§ **Directions for this task**:
Please say whether each statement agrees with the MySQL question, answering yes or no and quoting the deciding words: 1. The poster column is the primary key of the images table. 2. A foreign key constraint links images to books. 3. The top ten books are to be sorted by release date.

§ **Selected extract**:
━━━━━━━━━━
MySQL complex subquery formulation

Question

I have two tables - books and images. books has columns like id, name, releasedate, purchasecount. images has bookid (which is same as the id in books, basically one book can have multiple images. Although I haven't set any foreign key constraint), bucketid, poster (each record points to an image file in a certain bucket, for a certain bookid).

Table schema:

poster is unique in images, hence it is a primary key.
Covering index on books: (name, id, releasedate)
Covering index on images: (bookid,poster,bucketid)

My query is, given a name, find the top ten books (sorted by number of purchasecount) from the books table whose name matches that name, and for that book, return any (preferably the first) record (bucketid and poster) from the images table.

Obviously this can be solved by two queries by running the first, and using its results to query the images table, but that will be slow, so I want to use 'join' and subquery to do it in one go. However, what I am trying is not giving me correct results:

select books.id,books.name,year(releasedate),purchasecount,bucketid,poster from books 
inner join (select bucketid,bookid, poster from images) t on 
t.bookid  = books.id  where name like "%foo%" order by purchasecount desc limit 2;

Can anybody suggest an optimal query to fetch the result set as desired here (including any suggestion to change the table schema to improve search time) ?

Updated fiddle: http://sqlfiddle.com/#!9/17c5a8/1.

The example query should return two results - fooe and fool, and one (any of the multiple posters corresponding to each book) poster for each result. However I am not getting correct results. Expected:

fooe - 1973 - 459 - 11 - swt (or fooe - 1973 - 459 - 11 - pqr)
━━━━━━━━━━
§ **Dataset content**:
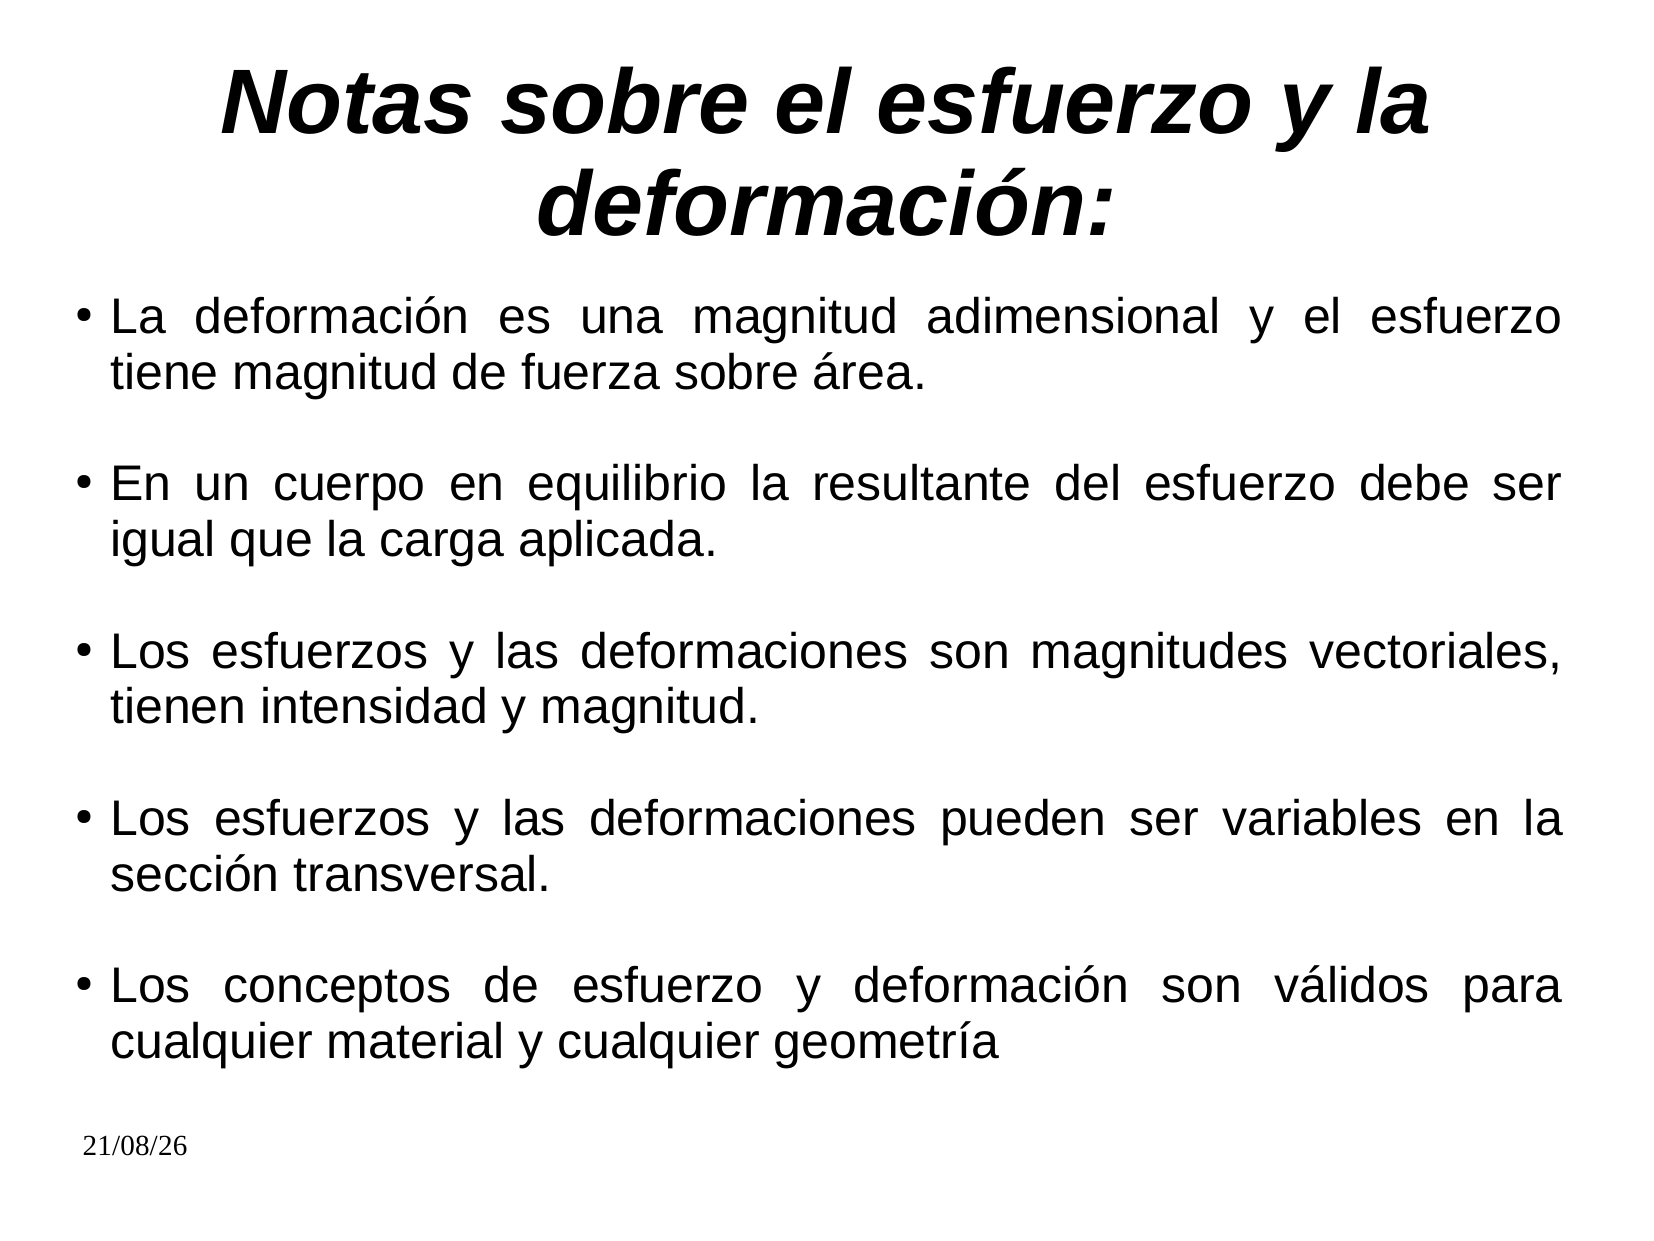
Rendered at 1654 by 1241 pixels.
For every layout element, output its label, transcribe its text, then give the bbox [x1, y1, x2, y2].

subtitle La deformación es una magnitud adimensional y el esfuerzo tiene magnitud de fuerza sobre área. En un cuerpo en equilibrio la resultante del esfuerzo debe ser igual que la carga aplicada. Los esfuerzos y las deformaciones son magnitudes vectoriales, tienen intensidad y magnitud. Los esfuerzos y las deformaciones pueden ser variables en la sección transversal. Los conceptos de esfuerzo y deformación son válidos para cualquier material y cualquier geometría [75, 284, 1564, 1073]
title Notas sobre el esfuerzo y la deformación: [82, 49, 1571, 257]
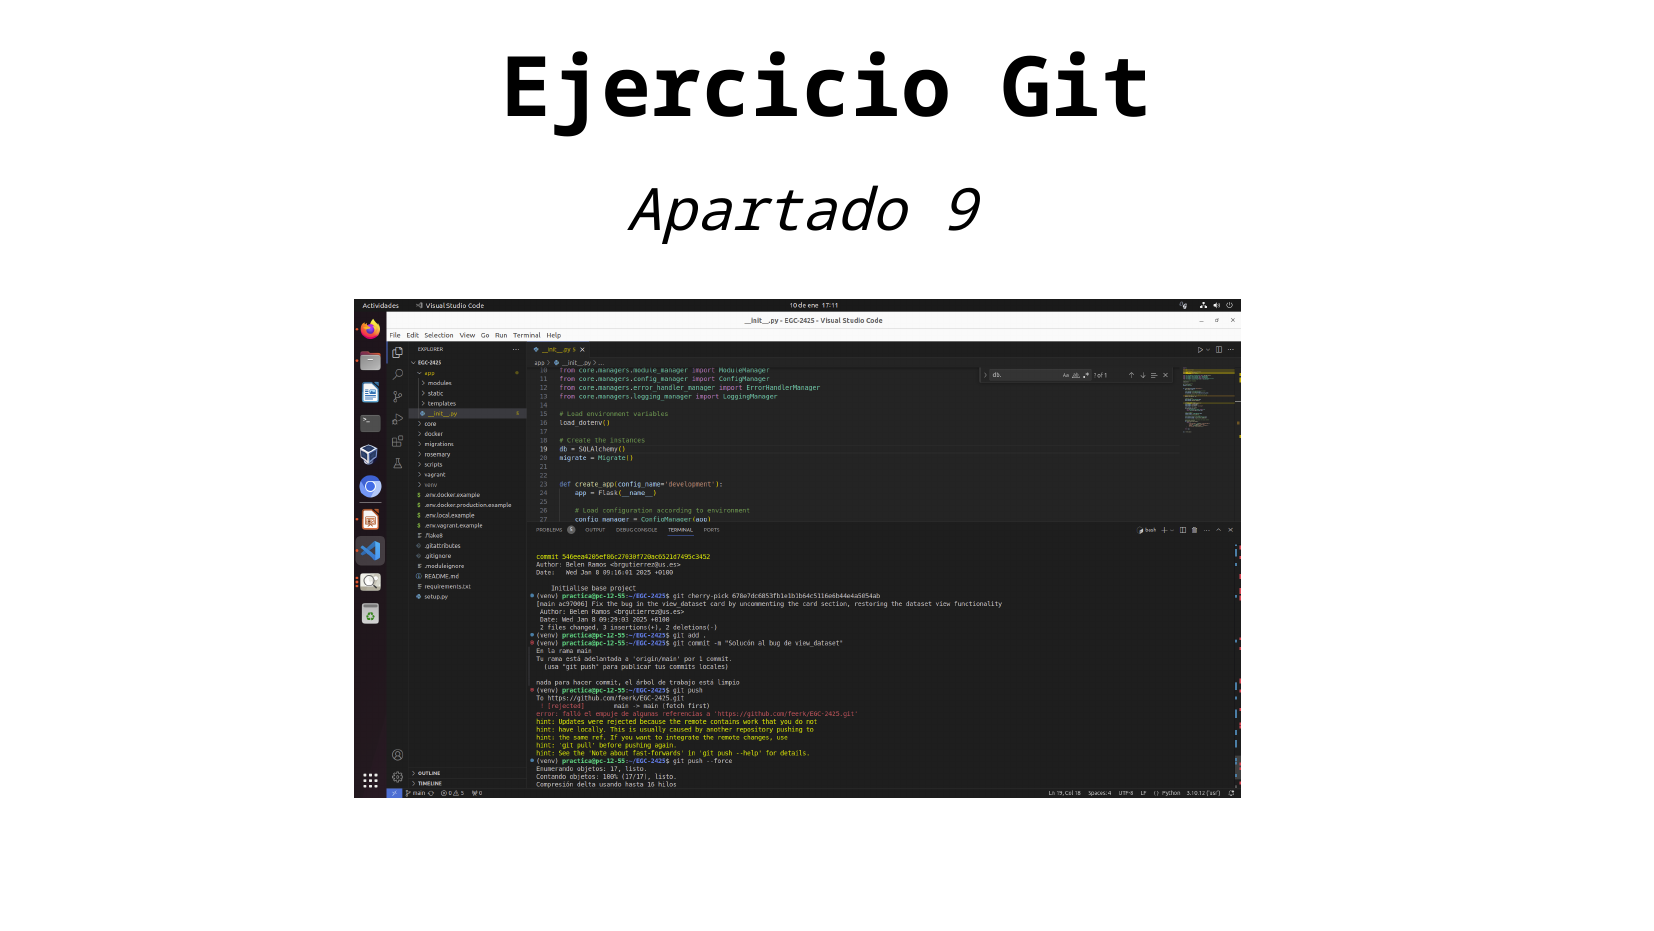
━━━━━━━━━━
§ **Written solution**:
1. Yes: "poster is unique in images, hence it is a primary key."
2. No: "Although I haven't set any foreign key constraint"
3. No: "(sorted by number of purchasecount)"